Das Gameplay bewegt sich auf dem schmalen Grat zwischen Plattform-Präzision und Arcade-Improvisation. Der Held navigiert durch verwinkelte Level voller knallender Dosen, sich drehender Grills und aus dem Hintergrund auftauchender Geschmacksfallen. Sprungtiming muss mit Rhythmusrätseln verschmelzen, da Geschmacksrichtungen zu Power-Ups werden, die die Schwerkraft vorübergehend verändern oder in Schüben Unbesiegbarkeit verleihen. Versteckte Ausgänge enthüllen Arcade-Automaten in der Spielwelt und laden Spieler ein, mit neuer Neugier zurückzukehren. Die Schwierigkeitskurve bleibt hartnäckig, aber fair und belohnt Experimentierfreude statt roher Gewalt.
Optisch orientiert sich die Cartridge an einem klaren Pixel-Art-Design mit satten Farben, die an neonfarbene Supermarktregale und Hochglanzverpackungen erinnern. Die Sprites sind detailarm, aber ausdrucksstark, und jedes Bild ist sorgfältig choreografiert, um Dynamik zu erzeugen. Der Soundtrack setzt auf Chiptune-Texturen, loopt flotte Melodien, die durch spritzige Percussion und ein paar merkwürdige Pieptöne widerhallen, die an nächtliche Snack-Besuche erinnern. Soundeffekte betonen das taktile Feedback beim Einsammeln von Gegenständen oder beim Zerstampfen von Gegnern und verleihen der Welt bei jeder Interaktion ein befriedigendes Knacken.

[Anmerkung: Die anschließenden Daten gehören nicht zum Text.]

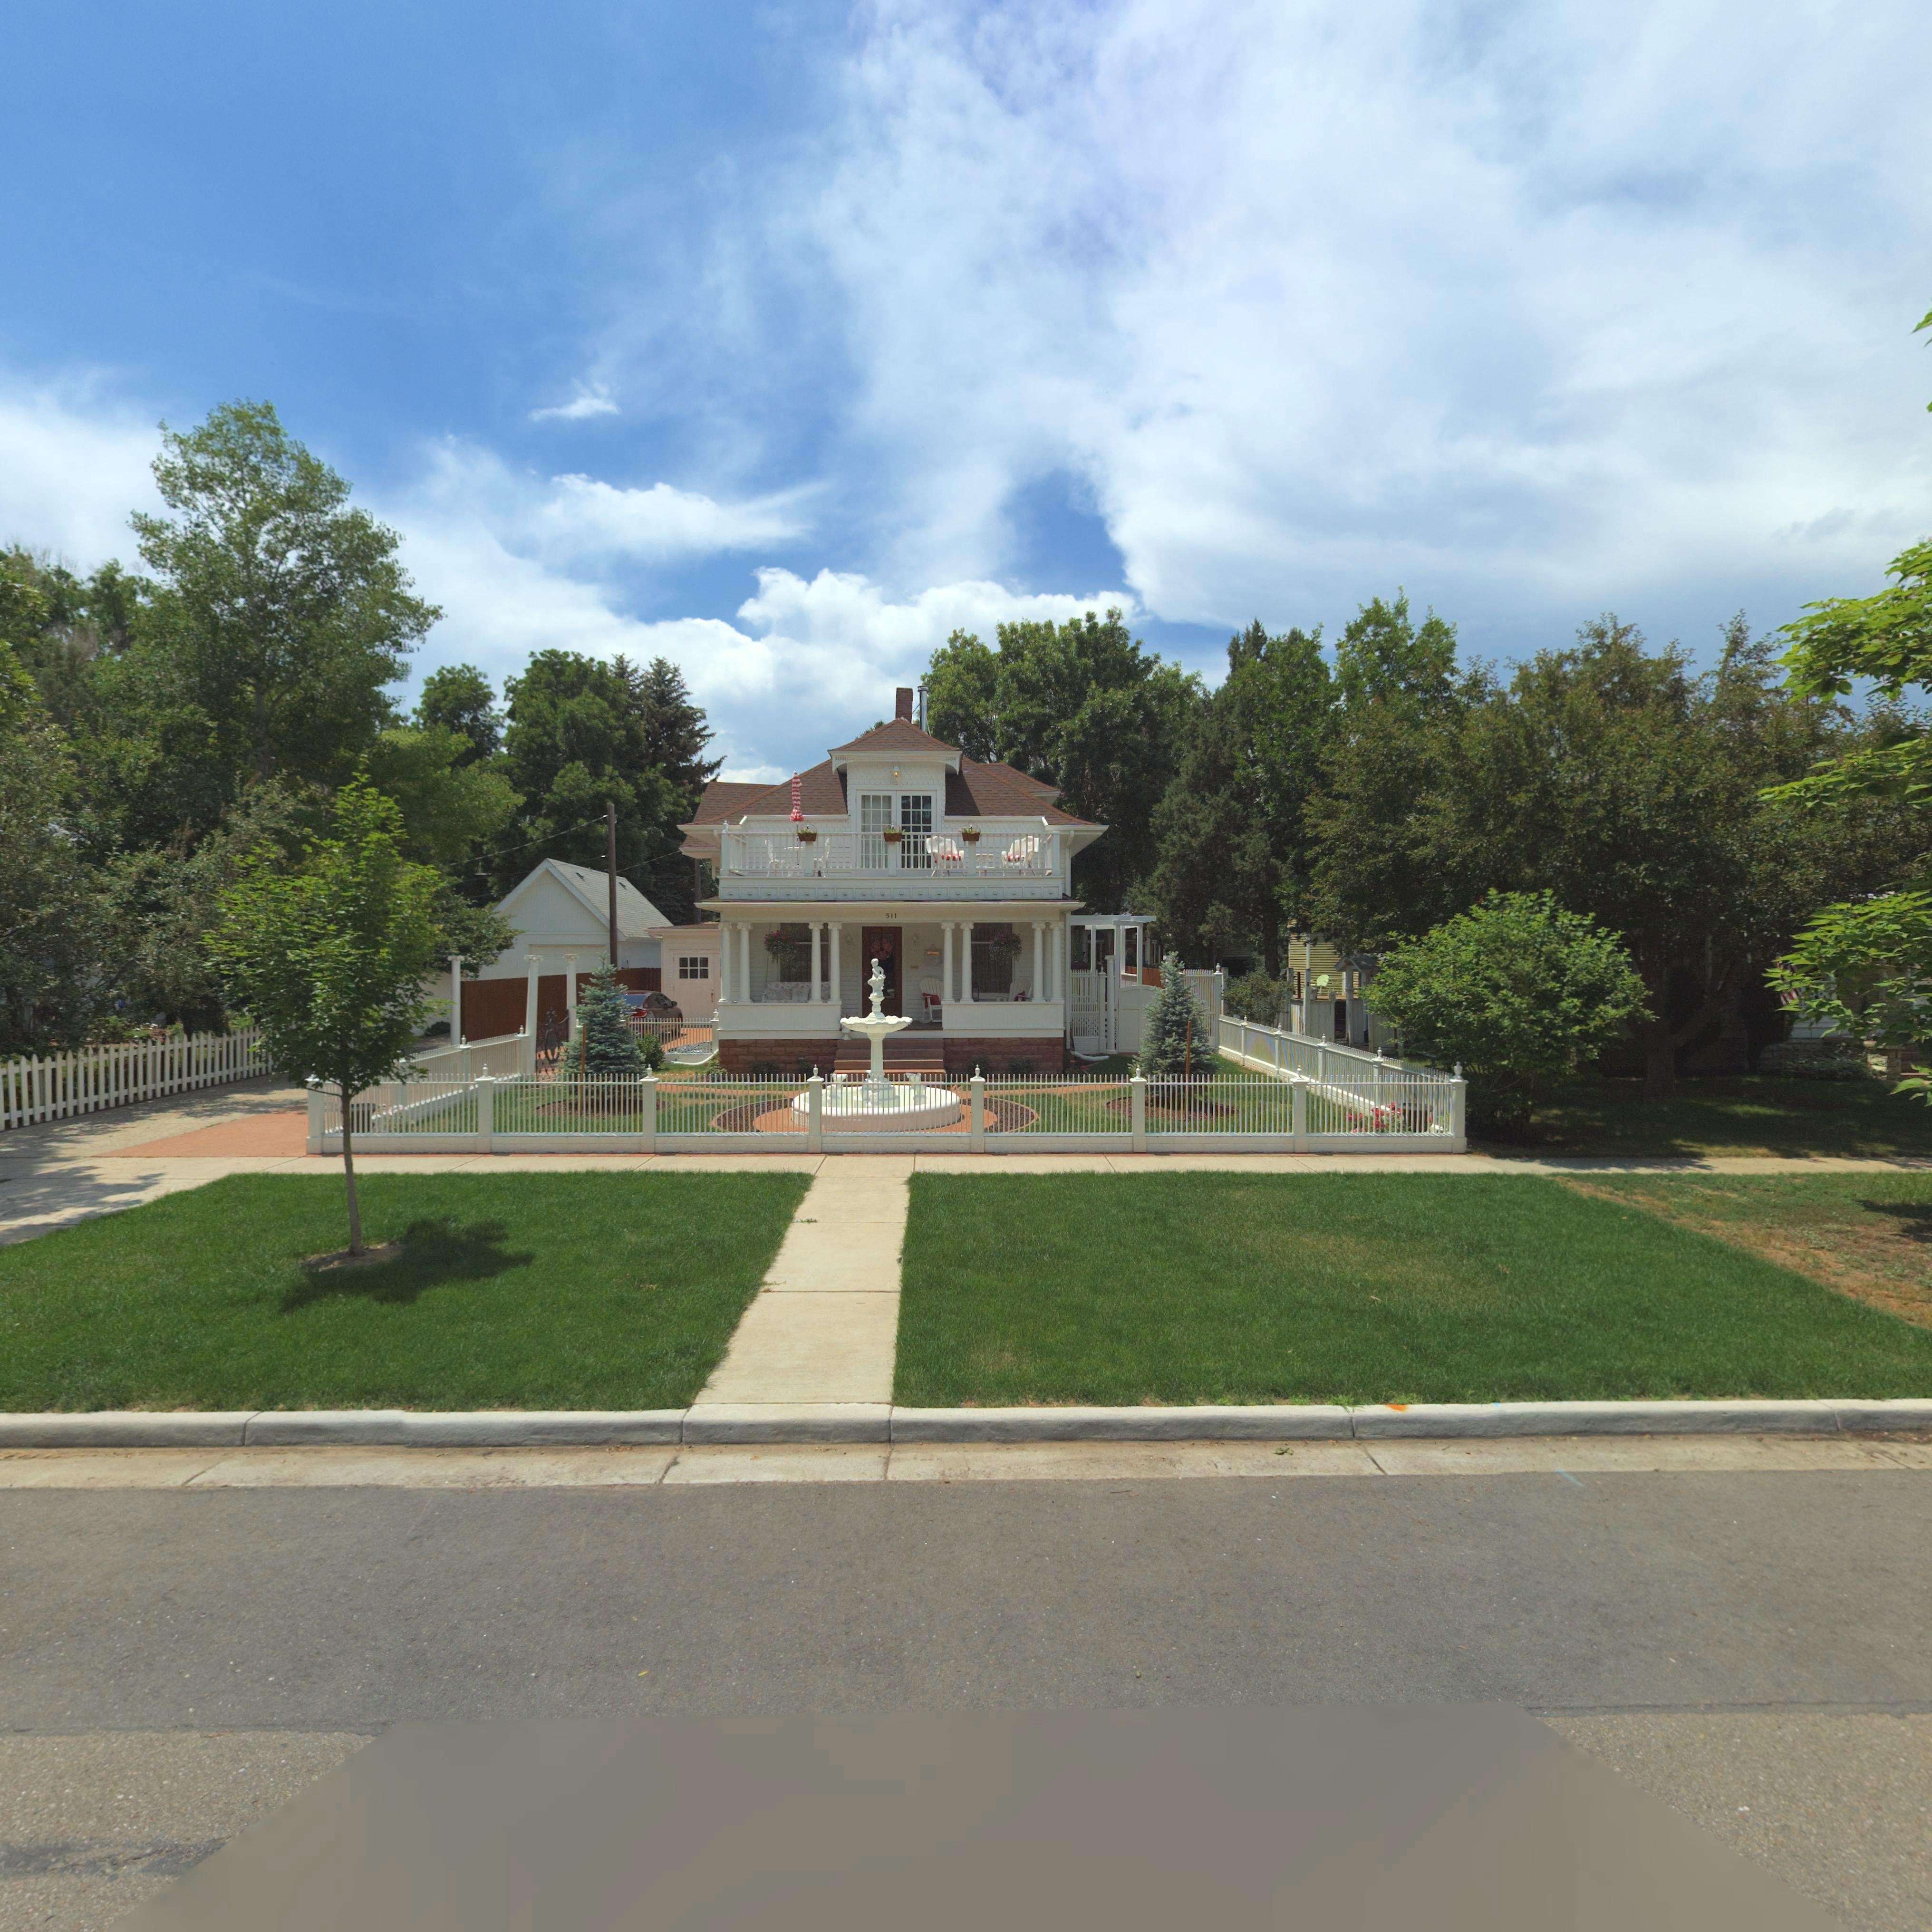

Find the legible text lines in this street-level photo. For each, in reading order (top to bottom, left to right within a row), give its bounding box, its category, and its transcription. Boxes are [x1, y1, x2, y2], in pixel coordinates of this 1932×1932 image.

[886, 913, 897, 918] StreetNumber: 511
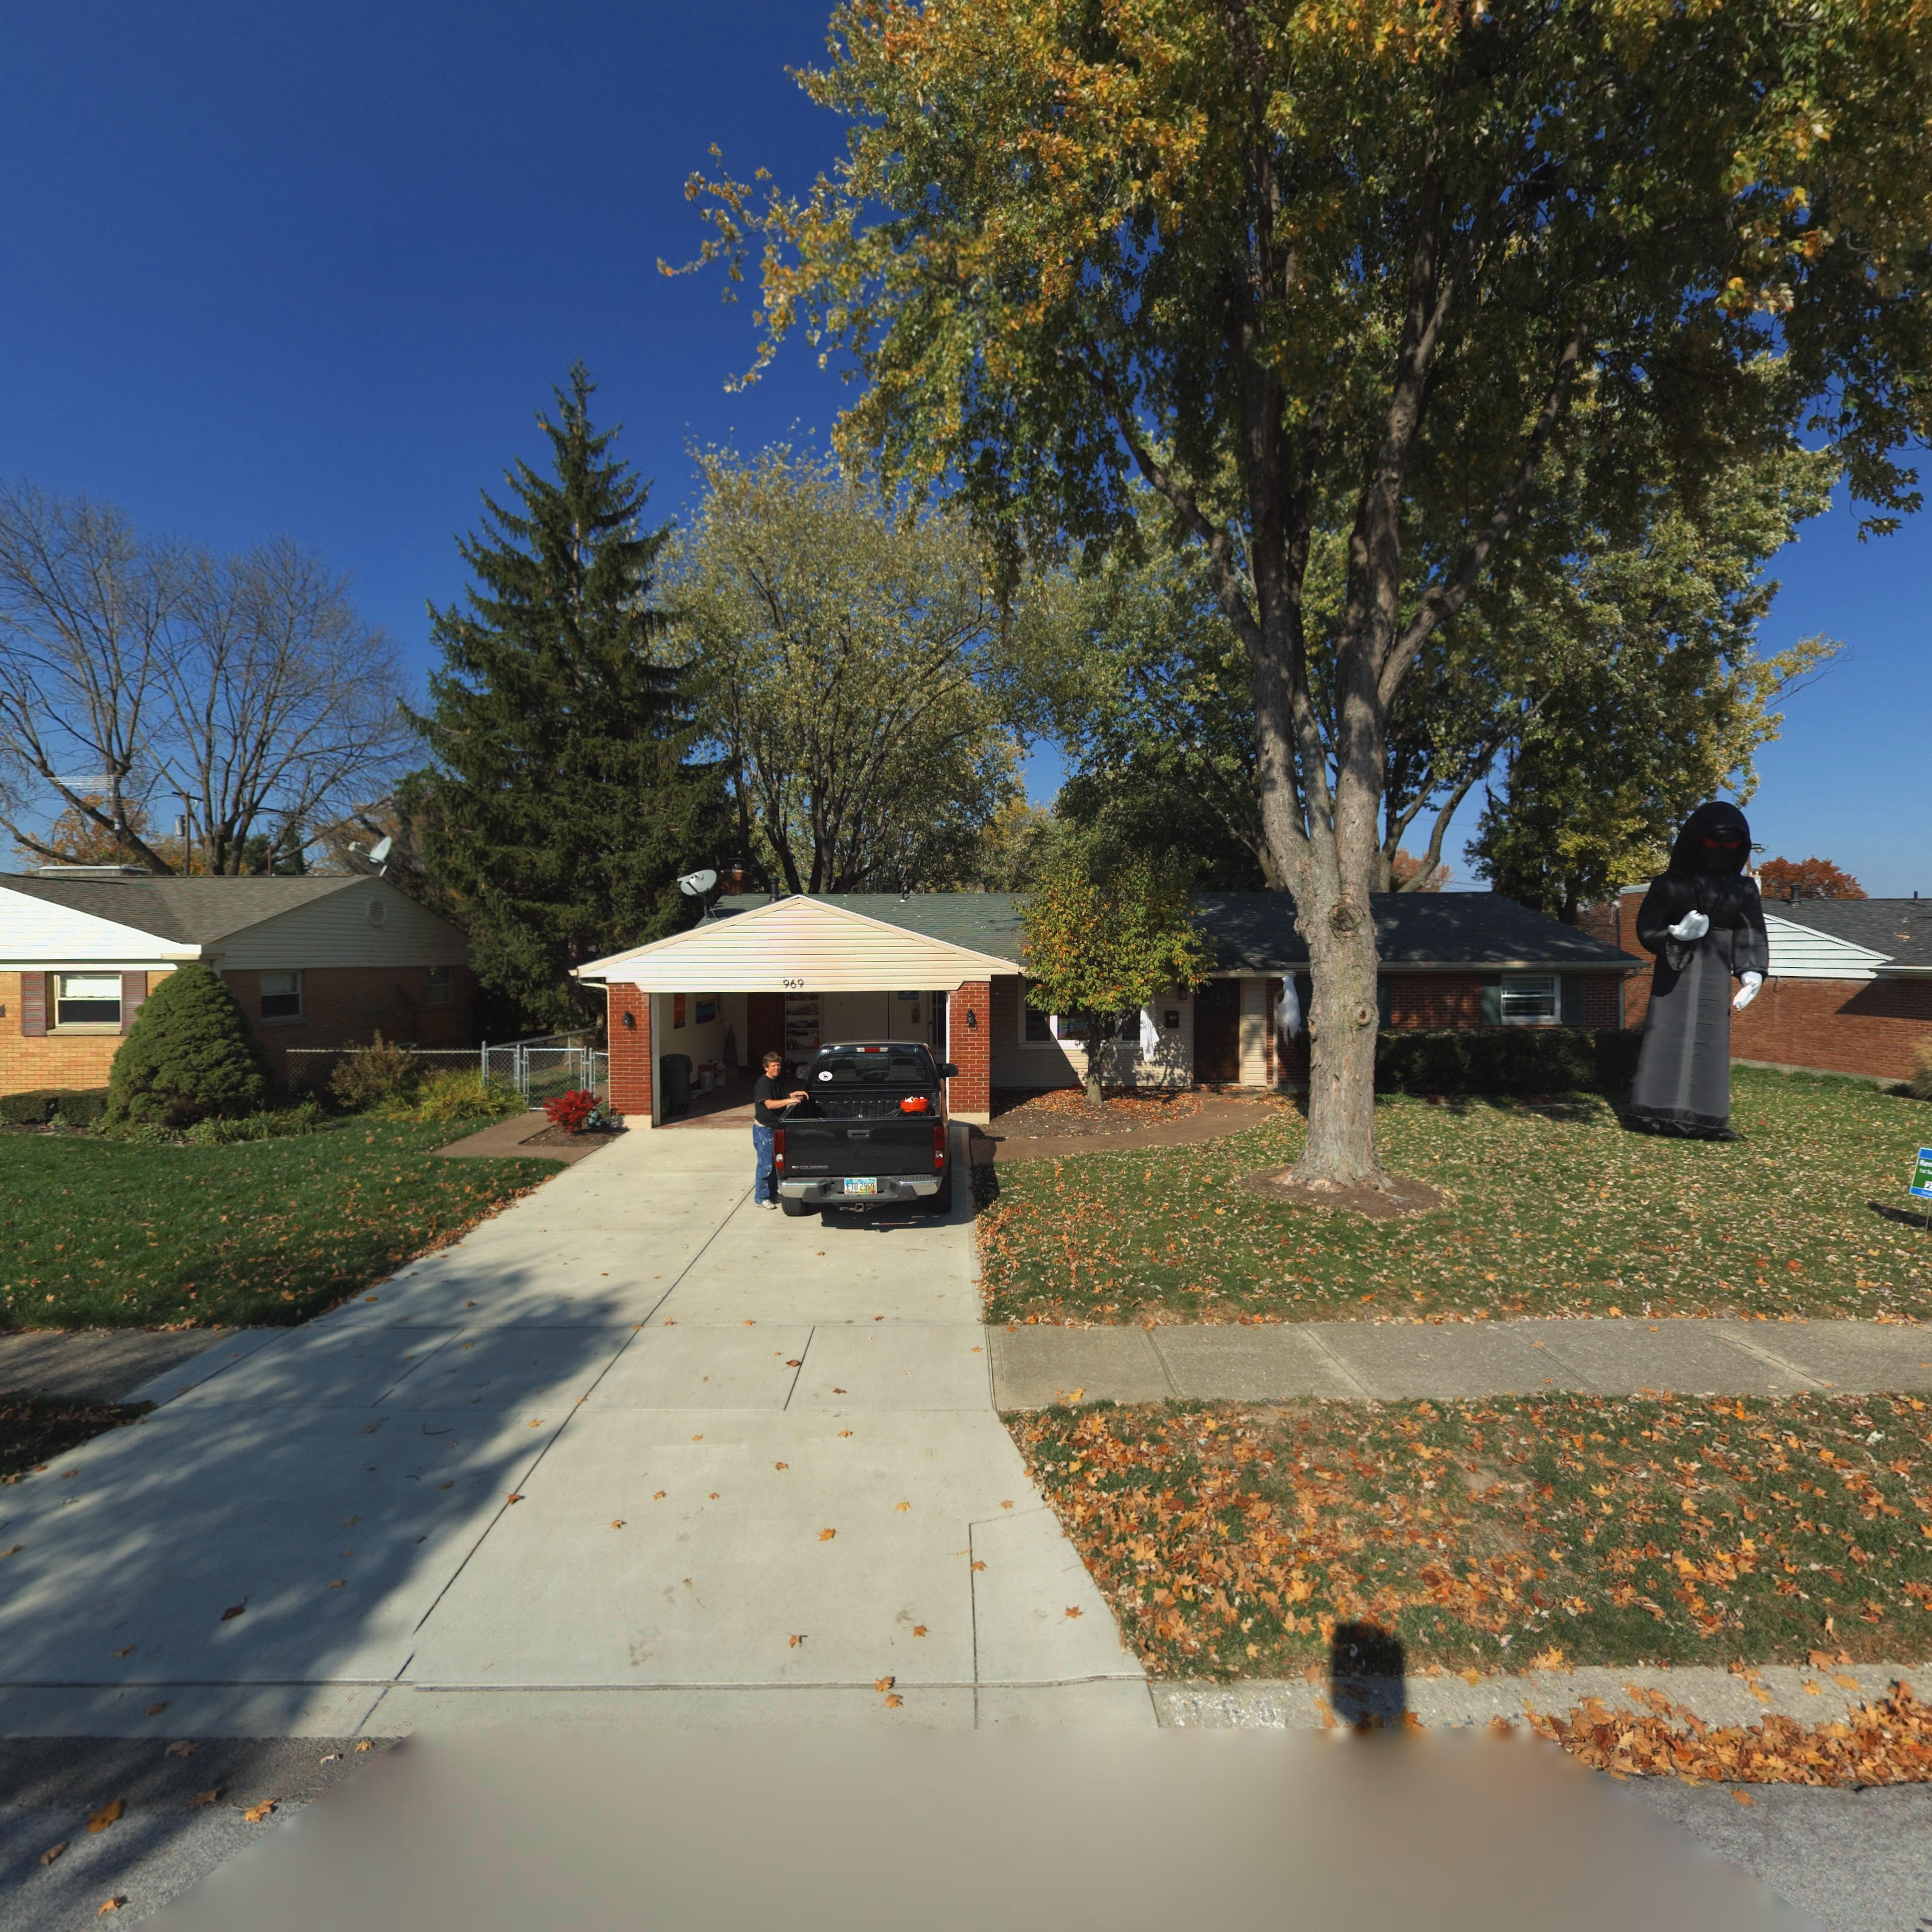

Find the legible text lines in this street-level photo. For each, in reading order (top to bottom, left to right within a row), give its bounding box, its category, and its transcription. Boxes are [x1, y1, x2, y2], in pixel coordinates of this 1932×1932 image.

[781, 977, 806, 990] StreetNumber: 969
[799, 1164, 829, 1170] None: COLORADO
[846, 1181, 875, 1192] None: ETD 2969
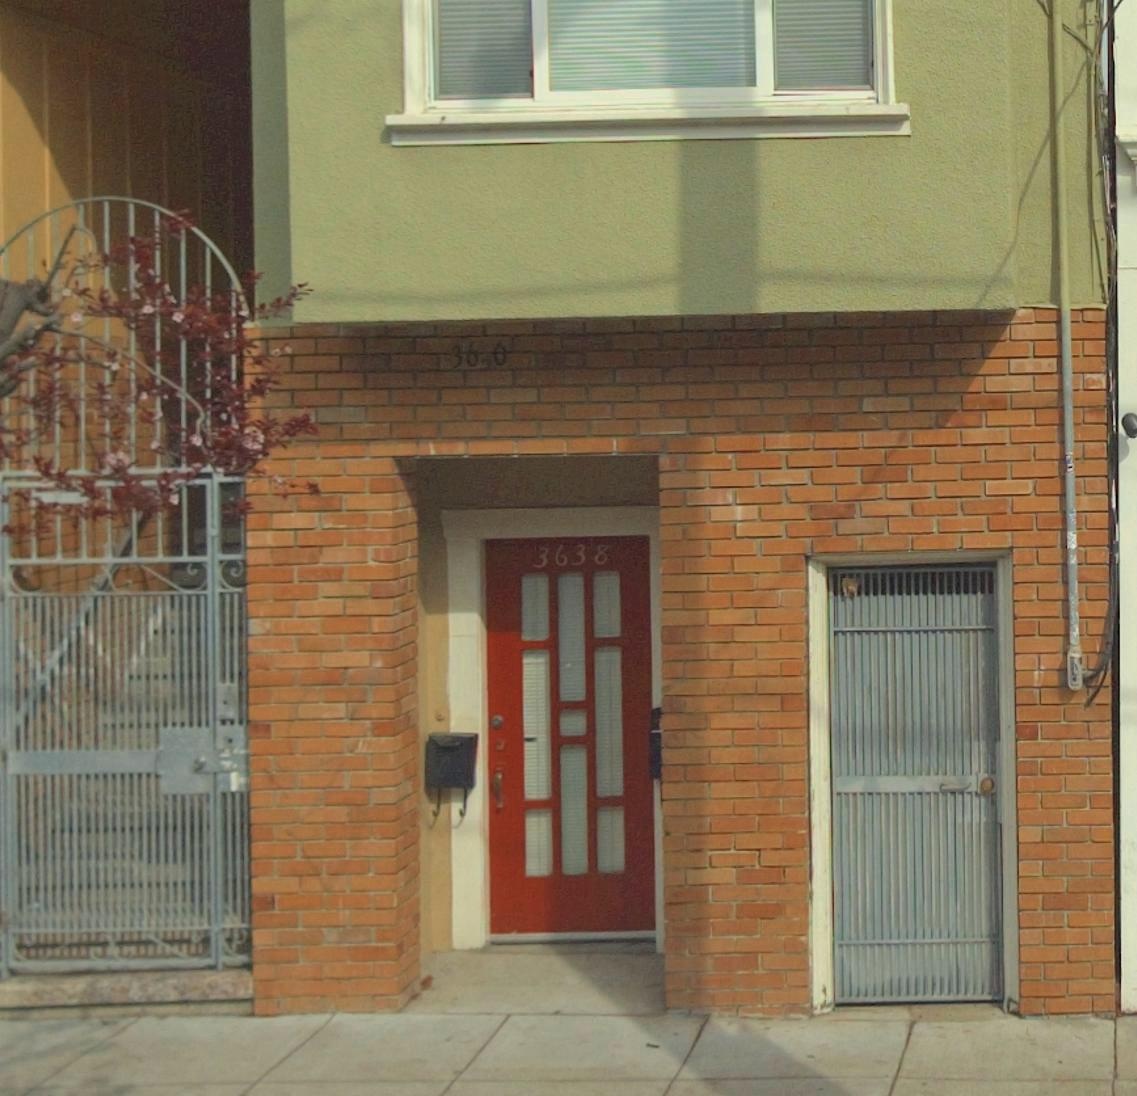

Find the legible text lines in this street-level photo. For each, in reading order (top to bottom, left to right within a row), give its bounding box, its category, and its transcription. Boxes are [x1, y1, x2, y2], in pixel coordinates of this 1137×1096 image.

[450, 338, 510, 371] StreetNumber: 36*0
[530, 543, 613, 570] StreetNumber: 3638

Die Rezeption des mythischen Kanons ist zwischen Hingabe und Skepsis gespalten. Einige wenige Magazine aus dieser Zeit behaupten, es habe existiert, und verweisen auf körnige Fotos einer Cartridge und Marketingcollagen. Die meisten Sammler betrachten es als schwer fassbare Kuriosität, als „Was wäre wenn“, das die Grenze zwischen Lizenz-Gimmick und echter Spieleentwicklung verwischte. Das Pringles-Branding ist in Levelnamen und Menüsymbole eingearbeitet, anstatt das Gameplay zu dominieren – ein Hinweis auf Cross-Promotion. In Nischenkreisen wird der Titel als charmante Kuriosität getuschelt.
Die Geschichte erinnert daran, wie sich Marke und Erinnerung in der Retro-Kultur vermischen. Sollte Pringles Game jemals in die Regale kommen, würde es zu einer erlesenen Auswahl an Snack-Erlebnissen gehören, die eher spielerisch als zynisch wirken. Ob als Satire oder aufrichtige Hommage verstanden, seine angebliche Existenz lädt Fans dazu ein, sich vorzustellen, wie eine von einem Snack-Hersteller entwickelte Genesis-Kassette in Pixelform schmecken könnte. Die Geschichte lebt weiter, weil die Fantasie schneller reist als die Hardware.